This year, as we’ve journeyed through Advent, I’ve tried a little experiment. I’ve kept track of how often I’ve heard about “the holidays,” “holiday sales” and “holiday gift-giving” . . . and how little I’ve heard about the heart and meaning of the season: Christmas.
Try it yourself. Listen to the radio. Watch a little television. Read the magazine and newspaper ads. You’ll still find the word “Christmas,” but it seems less and less a part of our public festivities. And this despite the fact that the great majority of Americans still describe themselves as Christians, and tens of millions still actively practice their faith.
Christians — in other words, followers of Jesus Christ – celebrate December 25 not as just another secular holiday, but as the birthday of the messiah; the birthday, in the words of St.

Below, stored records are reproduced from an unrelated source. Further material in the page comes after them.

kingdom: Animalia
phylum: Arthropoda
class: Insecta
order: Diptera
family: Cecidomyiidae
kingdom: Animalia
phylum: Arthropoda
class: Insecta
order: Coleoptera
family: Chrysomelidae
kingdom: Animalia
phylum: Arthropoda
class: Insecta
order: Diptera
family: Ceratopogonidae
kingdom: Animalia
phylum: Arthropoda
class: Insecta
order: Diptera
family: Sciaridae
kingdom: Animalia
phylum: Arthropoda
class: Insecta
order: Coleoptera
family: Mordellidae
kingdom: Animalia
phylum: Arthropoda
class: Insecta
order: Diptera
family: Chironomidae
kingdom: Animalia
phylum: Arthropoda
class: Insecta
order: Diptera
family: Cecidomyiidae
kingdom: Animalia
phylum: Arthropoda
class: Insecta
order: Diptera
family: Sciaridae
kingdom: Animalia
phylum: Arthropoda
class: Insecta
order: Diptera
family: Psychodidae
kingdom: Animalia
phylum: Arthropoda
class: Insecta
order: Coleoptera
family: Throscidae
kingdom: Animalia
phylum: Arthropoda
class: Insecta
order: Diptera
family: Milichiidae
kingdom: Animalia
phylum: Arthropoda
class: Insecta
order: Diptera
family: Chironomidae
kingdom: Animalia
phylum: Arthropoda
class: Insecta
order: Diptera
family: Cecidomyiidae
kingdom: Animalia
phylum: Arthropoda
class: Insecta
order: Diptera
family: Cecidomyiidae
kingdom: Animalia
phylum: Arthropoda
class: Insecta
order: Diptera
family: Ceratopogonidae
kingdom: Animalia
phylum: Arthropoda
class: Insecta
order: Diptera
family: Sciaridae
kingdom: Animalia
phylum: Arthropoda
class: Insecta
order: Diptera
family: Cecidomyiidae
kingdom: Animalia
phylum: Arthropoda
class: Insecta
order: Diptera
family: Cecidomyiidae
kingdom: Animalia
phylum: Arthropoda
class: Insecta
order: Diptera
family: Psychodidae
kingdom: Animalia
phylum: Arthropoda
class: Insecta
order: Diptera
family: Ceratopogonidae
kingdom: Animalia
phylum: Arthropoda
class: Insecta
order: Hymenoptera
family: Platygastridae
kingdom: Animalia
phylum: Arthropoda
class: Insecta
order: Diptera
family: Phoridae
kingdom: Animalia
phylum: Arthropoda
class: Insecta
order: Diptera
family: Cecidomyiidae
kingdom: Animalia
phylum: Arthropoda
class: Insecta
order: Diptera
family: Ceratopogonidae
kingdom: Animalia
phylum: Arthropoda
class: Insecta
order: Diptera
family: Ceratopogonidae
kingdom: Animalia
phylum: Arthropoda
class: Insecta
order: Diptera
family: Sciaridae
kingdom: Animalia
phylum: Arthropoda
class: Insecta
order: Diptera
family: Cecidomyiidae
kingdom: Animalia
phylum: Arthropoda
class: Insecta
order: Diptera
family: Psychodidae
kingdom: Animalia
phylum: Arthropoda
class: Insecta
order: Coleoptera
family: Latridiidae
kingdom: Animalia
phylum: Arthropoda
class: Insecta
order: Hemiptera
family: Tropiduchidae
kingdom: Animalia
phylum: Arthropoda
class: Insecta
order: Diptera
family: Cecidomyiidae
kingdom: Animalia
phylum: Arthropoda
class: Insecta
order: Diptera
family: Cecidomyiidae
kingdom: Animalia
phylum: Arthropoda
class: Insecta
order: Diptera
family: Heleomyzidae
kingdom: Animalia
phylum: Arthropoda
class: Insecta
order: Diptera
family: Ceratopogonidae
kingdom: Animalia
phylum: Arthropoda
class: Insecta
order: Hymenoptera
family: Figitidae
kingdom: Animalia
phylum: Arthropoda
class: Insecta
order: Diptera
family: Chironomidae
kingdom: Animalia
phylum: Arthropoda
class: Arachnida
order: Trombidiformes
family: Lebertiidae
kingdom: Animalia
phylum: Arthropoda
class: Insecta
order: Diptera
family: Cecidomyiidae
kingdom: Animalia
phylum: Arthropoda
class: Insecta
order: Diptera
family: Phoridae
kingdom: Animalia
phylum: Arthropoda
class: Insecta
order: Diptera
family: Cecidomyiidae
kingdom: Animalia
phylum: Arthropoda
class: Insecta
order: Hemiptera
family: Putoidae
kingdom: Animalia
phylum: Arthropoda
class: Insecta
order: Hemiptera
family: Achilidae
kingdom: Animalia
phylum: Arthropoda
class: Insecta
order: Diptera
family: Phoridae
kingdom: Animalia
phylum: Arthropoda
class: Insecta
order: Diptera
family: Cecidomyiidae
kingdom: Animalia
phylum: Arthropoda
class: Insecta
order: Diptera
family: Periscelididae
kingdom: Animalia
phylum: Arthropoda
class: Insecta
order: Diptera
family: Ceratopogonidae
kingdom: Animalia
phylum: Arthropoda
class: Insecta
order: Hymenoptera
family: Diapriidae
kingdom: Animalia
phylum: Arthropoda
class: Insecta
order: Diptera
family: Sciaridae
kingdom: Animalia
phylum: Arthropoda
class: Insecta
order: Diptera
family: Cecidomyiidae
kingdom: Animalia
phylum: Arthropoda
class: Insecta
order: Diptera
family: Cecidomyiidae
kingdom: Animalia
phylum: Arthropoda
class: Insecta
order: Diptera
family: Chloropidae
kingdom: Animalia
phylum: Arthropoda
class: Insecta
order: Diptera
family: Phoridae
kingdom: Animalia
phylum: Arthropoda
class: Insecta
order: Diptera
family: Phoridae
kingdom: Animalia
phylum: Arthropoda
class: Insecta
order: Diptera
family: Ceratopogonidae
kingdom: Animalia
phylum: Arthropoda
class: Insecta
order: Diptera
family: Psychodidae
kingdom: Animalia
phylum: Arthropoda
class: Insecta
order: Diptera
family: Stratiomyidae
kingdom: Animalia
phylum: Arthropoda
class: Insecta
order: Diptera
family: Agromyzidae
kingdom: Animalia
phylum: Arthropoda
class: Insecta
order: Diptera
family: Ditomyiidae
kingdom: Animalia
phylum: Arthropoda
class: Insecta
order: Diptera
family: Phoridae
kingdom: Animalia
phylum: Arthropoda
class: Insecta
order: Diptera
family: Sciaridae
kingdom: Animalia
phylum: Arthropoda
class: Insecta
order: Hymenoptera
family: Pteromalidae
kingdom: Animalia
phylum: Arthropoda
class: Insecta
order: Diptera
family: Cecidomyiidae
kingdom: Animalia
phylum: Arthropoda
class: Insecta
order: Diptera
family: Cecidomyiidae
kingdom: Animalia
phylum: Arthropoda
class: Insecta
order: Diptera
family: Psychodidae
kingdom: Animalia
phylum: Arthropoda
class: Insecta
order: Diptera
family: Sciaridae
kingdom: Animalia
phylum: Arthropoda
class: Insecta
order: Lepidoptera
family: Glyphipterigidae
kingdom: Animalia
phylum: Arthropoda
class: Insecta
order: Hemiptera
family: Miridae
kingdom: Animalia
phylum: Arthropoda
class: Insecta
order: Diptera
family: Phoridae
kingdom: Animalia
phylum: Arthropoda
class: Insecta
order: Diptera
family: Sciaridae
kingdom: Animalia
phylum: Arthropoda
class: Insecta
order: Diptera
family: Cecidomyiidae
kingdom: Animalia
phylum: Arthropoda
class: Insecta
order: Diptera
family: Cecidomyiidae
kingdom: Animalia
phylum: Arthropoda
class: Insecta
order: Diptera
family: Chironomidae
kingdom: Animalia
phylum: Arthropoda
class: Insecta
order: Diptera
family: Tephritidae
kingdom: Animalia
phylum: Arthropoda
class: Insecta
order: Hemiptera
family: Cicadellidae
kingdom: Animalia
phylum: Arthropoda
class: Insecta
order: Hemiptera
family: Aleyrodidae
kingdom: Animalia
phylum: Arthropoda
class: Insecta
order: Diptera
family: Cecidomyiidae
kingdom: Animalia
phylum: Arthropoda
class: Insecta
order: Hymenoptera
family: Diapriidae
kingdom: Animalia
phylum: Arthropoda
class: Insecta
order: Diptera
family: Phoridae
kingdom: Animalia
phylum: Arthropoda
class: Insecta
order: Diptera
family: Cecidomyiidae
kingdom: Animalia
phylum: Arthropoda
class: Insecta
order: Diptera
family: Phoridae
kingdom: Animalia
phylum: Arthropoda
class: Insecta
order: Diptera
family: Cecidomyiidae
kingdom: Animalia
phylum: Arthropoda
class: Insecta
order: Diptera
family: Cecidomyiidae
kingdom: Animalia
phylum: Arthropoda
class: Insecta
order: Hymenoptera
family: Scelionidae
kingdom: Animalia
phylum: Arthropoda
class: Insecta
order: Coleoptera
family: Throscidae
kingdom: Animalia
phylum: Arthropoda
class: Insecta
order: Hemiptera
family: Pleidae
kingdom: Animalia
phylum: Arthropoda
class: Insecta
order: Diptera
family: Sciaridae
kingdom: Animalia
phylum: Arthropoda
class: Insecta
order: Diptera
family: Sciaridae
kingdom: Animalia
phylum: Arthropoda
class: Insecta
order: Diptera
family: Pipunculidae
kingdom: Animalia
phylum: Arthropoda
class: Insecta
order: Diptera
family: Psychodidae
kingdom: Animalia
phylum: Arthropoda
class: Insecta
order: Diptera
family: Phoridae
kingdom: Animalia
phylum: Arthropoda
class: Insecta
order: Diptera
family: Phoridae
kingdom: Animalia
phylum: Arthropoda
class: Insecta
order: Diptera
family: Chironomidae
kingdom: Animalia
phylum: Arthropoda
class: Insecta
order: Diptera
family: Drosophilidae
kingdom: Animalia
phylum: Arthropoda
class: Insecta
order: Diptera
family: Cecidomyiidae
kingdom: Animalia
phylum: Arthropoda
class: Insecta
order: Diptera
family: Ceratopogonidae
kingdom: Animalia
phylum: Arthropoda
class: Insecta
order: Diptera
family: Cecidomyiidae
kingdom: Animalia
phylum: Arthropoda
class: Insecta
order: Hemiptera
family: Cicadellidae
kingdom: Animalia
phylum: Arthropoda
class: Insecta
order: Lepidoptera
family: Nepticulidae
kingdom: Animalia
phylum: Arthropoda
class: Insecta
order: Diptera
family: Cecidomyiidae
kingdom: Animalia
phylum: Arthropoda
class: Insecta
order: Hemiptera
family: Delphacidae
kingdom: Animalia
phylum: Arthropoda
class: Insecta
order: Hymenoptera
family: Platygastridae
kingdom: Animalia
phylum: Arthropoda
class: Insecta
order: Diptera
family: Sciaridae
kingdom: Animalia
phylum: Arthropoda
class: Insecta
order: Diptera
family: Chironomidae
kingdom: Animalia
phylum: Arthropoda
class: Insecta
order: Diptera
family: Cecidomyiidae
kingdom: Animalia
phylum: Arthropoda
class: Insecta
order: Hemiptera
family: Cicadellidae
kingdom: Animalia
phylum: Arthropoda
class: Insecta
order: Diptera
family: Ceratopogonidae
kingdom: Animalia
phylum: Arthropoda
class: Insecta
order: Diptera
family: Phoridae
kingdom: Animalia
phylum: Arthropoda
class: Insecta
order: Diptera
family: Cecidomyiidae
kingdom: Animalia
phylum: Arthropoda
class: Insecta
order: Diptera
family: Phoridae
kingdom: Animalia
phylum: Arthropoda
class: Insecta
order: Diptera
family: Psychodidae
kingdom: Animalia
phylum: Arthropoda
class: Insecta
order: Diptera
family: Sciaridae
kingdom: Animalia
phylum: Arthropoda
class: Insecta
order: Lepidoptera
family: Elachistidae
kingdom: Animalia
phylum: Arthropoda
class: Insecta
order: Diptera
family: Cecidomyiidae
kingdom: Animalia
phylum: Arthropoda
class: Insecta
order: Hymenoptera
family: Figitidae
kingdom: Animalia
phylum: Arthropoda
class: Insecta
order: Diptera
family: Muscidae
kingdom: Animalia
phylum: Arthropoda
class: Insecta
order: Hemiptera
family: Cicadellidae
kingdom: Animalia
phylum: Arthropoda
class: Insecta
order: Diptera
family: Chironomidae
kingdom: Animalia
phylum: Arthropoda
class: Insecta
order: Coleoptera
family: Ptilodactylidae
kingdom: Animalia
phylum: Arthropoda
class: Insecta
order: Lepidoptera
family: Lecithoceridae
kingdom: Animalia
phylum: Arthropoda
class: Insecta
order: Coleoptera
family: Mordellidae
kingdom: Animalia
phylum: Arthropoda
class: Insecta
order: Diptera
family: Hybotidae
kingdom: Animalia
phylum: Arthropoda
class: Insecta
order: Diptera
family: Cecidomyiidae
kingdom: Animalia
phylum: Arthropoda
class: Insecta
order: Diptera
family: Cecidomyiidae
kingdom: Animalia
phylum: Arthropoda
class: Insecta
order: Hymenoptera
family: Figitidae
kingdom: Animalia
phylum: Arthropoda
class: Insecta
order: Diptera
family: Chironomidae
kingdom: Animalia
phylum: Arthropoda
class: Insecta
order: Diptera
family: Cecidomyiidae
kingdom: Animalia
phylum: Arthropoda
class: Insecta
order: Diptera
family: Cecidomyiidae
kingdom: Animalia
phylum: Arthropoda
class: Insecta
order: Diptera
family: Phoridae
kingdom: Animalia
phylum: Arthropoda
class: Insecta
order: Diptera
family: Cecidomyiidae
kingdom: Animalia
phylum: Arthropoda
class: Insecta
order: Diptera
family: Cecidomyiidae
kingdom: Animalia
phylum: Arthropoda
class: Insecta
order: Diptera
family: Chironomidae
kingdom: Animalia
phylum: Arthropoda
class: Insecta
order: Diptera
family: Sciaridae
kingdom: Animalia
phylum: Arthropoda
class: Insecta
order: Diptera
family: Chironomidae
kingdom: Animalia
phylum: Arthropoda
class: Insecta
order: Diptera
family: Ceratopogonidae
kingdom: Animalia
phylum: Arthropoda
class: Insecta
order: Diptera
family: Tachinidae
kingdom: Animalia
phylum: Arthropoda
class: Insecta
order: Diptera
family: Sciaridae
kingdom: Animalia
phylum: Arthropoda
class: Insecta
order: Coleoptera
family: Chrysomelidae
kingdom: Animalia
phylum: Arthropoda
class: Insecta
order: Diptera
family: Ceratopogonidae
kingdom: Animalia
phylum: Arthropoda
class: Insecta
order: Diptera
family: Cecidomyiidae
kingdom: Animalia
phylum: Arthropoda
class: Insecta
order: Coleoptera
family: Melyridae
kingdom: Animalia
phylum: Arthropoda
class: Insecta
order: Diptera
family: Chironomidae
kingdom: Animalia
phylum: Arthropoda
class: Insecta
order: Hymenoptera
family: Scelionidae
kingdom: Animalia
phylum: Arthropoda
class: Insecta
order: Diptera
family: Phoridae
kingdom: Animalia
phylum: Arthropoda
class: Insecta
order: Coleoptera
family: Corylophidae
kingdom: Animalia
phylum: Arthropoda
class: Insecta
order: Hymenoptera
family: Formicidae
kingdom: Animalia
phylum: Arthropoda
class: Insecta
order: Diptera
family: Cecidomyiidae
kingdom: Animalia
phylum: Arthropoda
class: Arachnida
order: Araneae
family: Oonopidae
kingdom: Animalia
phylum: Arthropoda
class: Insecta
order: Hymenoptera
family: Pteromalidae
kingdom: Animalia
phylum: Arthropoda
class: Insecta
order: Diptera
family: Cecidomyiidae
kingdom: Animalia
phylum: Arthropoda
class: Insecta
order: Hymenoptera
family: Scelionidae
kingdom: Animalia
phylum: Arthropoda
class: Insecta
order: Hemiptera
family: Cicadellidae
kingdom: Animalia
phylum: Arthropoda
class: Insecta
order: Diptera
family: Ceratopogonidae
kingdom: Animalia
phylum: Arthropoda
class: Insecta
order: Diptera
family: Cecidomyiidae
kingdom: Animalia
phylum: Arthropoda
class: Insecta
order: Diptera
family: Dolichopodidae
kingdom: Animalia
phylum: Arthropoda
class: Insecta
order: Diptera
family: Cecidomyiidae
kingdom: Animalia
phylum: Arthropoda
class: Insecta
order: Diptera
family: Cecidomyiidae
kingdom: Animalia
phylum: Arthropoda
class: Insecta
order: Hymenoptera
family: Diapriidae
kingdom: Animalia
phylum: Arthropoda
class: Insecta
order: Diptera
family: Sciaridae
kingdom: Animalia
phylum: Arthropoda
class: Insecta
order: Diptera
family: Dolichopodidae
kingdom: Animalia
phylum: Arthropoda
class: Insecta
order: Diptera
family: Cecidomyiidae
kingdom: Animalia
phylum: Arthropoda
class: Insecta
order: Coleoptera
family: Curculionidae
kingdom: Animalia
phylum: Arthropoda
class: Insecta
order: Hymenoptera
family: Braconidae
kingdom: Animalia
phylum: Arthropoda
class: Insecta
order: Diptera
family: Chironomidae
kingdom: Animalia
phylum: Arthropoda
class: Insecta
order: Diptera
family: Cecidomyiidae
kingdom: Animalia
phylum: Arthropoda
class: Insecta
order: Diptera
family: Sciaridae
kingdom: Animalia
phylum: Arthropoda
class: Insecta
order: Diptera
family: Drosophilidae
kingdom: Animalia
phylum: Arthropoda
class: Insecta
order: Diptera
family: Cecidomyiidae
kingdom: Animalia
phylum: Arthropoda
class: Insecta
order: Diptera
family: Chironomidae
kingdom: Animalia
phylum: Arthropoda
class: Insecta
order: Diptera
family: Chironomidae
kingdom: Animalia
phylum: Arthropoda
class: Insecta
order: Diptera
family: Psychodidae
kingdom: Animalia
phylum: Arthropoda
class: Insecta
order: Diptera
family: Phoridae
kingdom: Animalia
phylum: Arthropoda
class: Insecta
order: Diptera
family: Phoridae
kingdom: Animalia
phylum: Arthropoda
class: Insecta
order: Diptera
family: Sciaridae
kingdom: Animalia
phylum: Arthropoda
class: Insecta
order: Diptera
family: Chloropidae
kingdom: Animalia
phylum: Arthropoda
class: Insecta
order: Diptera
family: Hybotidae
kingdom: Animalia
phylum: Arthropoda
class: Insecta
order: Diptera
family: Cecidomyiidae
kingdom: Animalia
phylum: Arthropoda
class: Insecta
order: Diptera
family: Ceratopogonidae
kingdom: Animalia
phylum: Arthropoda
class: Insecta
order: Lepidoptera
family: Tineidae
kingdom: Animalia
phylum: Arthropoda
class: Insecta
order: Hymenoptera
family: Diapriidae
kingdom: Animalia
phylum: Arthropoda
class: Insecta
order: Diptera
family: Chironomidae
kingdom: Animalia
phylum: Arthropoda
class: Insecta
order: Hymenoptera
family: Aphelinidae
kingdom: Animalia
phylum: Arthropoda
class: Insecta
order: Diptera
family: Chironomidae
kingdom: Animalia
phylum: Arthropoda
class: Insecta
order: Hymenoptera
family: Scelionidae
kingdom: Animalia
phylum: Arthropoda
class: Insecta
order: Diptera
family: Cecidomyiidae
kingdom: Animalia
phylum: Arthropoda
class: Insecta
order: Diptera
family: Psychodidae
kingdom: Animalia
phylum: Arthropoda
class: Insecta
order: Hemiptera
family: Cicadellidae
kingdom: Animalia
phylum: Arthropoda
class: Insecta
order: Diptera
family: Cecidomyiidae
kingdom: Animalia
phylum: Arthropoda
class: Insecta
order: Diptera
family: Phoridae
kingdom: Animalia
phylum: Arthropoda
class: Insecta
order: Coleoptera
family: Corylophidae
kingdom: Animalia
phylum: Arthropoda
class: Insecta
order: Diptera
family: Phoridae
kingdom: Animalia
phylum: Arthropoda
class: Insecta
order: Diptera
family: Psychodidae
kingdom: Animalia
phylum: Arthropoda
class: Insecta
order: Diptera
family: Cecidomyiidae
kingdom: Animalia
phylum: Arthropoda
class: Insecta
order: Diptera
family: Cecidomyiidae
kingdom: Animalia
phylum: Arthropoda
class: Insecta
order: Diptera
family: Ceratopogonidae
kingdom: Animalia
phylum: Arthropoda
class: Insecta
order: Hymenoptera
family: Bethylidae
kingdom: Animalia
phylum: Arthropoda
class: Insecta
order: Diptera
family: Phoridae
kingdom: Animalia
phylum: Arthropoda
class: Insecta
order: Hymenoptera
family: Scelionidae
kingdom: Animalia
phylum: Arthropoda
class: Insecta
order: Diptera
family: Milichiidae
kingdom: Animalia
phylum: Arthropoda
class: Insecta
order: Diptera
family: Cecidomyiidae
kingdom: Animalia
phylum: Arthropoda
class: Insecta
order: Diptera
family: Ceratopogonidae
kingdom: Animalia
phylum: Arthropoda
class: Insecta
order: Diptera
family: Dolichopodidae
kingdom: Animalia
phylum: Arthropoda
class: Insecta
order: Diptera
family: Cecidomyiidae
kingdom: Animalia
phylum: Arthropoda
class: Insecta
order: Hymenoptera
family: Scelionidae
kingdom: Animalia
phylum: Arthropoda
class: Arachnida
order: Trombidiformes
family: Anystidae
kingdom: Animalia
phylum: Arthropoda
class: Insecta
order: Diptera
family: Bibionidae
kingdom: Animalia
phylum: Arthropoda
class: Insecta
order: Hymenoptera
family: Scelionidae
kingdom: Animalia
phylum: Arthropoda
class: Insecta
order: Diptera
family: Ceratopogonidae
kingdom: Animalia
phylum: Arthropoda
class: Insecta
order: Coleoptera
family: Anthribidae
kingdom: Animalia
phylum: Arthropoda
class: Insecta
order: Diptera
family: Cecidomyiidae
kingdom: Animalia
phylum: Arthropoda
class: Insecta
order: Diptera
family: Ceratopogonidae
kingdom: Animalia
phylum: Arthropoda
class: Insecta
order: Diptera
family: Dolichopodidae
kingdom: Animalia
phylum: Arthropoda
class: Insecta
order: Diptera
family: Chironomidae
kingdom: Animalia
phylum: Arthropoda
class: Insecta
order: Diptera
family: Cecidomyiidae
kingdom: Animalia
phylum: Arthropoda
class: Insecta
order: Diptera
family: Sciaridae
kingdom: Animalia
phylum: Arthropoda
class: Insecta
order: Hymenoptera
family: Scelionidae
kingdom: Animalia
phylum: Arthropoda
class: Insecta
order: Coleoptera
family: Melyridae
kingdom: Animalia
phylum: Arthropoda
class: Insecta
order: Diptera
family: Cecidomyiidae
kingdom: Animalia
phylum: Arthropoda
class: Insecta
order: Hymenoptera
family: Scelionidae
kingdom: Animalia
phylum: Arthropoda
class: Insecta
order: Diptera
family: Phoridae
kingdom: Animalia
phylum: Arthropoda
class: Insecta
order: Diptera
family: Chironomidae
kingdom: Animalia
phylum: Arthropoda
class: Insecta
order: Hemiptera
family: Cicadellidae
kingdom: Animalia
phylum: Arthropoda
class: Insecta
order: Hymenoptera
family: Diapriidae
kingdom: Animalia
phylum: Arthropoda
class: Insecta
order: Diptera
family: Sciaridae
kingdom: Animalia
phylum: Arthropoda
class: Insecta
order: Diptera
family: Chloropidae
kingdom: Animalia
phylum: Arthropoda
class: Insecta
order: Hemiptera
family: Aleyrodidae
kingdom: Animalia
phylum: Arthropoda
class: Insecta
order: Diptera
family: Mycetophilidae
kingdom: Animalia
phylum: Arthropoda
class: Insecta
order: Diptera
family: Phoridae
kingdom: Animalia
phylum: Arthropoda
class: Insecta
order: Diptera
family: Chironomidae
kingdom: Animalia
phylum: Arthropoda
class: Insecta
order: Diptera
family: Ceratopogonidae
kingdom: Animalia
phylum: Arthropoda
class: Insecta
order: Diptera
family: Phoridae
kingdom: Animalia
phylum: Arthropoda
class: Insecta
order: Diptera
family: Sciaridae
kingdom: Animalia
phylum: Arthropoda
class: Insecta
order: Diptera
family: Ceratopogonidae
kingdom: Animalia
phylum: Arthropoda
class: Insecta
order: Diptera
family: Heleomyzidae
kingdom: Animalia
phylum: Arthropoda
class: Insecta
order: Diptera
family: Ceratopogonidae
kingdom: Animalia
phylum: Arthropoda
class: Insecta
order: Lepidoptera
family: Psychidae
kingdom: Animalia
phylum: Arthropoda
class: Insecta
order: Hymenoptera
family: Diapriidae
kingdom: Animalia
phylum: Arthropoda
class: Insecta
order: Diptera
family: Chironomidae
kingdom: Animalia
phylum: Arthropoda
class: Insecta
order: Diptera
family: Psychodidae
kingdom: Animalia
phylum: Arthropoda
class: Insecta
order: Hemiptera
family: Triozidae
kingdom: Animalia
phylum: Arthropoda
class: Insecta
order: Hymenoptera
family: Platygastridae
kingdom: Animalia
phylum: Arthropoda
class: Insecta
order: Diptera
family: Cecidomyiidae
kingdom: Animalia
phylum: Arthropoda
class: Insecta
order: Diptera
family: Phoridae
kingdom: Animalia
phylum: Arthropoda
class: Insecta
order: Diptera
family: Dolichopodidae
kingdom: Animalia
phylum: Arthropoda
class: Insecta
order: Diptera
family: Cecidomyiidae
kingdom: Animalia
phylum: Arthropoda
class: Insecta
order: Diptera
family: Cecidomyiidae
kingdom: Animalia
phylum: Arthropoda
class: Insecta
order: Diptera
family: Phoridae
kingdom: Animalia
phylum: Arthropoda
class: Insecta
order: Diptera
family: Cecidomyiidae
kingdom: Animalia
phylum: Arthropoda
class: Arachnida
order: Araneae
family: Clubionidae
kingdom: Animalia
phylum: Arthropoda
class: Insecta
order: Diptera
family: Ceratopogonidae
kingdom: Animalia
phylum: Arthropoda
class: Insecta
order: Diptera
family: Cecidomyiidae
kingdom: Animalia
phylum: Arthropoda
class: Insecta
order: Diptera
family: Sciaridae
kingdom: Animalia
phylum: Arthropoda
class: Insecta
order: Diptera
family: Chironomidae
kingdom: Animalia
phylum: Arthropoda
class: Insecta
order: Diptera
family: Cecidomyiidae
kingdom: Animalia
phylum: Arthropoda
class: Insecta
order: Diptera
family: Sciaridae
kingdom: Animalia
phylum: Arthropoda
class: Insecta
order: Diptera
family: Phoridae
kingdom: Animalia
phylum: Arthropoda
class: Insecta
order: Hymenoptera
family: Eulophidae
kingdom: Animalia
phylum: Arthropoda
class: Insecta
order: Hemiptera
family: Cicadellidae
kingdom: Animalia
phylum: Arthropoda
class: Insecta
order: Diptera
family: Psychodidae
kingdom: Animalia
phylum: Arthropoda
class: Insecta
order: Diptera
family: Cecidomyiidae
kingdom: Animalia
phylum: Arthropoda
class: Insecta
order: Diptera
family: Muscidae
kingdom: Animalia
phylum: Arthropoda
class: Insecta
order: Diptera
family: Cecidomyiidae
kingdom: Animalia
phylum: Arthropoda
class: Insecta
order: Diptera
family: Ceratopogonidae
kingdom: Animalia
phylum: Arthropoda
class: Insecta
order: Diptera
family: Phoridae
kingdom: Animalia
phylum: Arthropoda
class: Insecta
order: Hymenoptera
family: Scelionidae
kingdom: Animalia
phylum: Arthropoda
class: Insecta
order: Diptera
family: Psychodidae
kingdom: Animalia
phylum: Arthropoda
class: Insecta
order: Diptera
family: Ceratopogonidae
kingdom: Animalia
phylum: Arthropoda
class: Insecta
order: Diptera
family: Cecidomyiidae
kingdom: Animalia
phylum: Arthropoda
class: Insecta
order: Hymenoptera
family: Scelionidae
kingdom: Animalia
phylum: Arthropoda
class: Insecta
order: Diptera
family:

Leo the Great, of life itself.
We live in a special time of joy every Advent and Christmas, and it has very little to do with holiday sales. Jesus Christ is Emmanuel – “God with us.” Sharing presents with friends and family is a wonderful tradition that springs eagerly from our Christmas joy. But the noise of mere things should never drown out the quiet voice of God’s love made flesh in the birth of Jesus. Bethlehem, for each of us individually and the world as a whole, is the beginning of something entirely new and utterly beautiful if we ask God for the purity of heart to possess it.
The world we know today is not so different from the world of the first Christmas.
For Mary, there was nothing sweet or easy about being pregnant and unmarried in the rough hills of Galilee. She had her faith in God, but whether she had the understanding of her local relatives and friends is another matter. Women of her day could be, and sometimes were, stoned for perceived adultery. The accepting love of her cousin Elizabeth may not have been widely shared.
Nor would Mary’s story have been easy for her betrothed. No matter how great his faith, no matter how good his heart, Joseph still probably struggled with very human temptations to doubt. In fact, Eastern Christianity captures Joseph’s confusion powerfully in many of its icons of the Nativity. The icons often portray Joseph apart from the manger scene, with his back to the mother and child, deep in thought.
Yet, the reality is this: God loved us enough to send us — through the faith of Mary and Joseph — his only Son. He loved us enough to take on our poverty, our indignities and fears, our hopes, joys, sufferings and failures — and to speak to us as one of us. He became man to show men and women how much God loves them. He was born for that purpose. He lived for that purpose. He died and rose again for that purpose.
Jesus is Emmanuel, which means “God is with us.” Jesus is Yeshua, which means “God saves.” When Jesus later preaches in his public ministry that “I am the way, the truth and the and life,” he is only restating the miracle that begins in Bethlehem. Our redeemer is born in a stable; he is born to deliver us from sin and restore us to eternal life. This was the meaning of the birth on that first Christmas.
It’s never too late to invite the Christ Child into our hearts. Surely this tired and complicated world never needed him more. May God grant all of us the gift of welcoming Christ into our hearts this Christmas and throughout the coming year.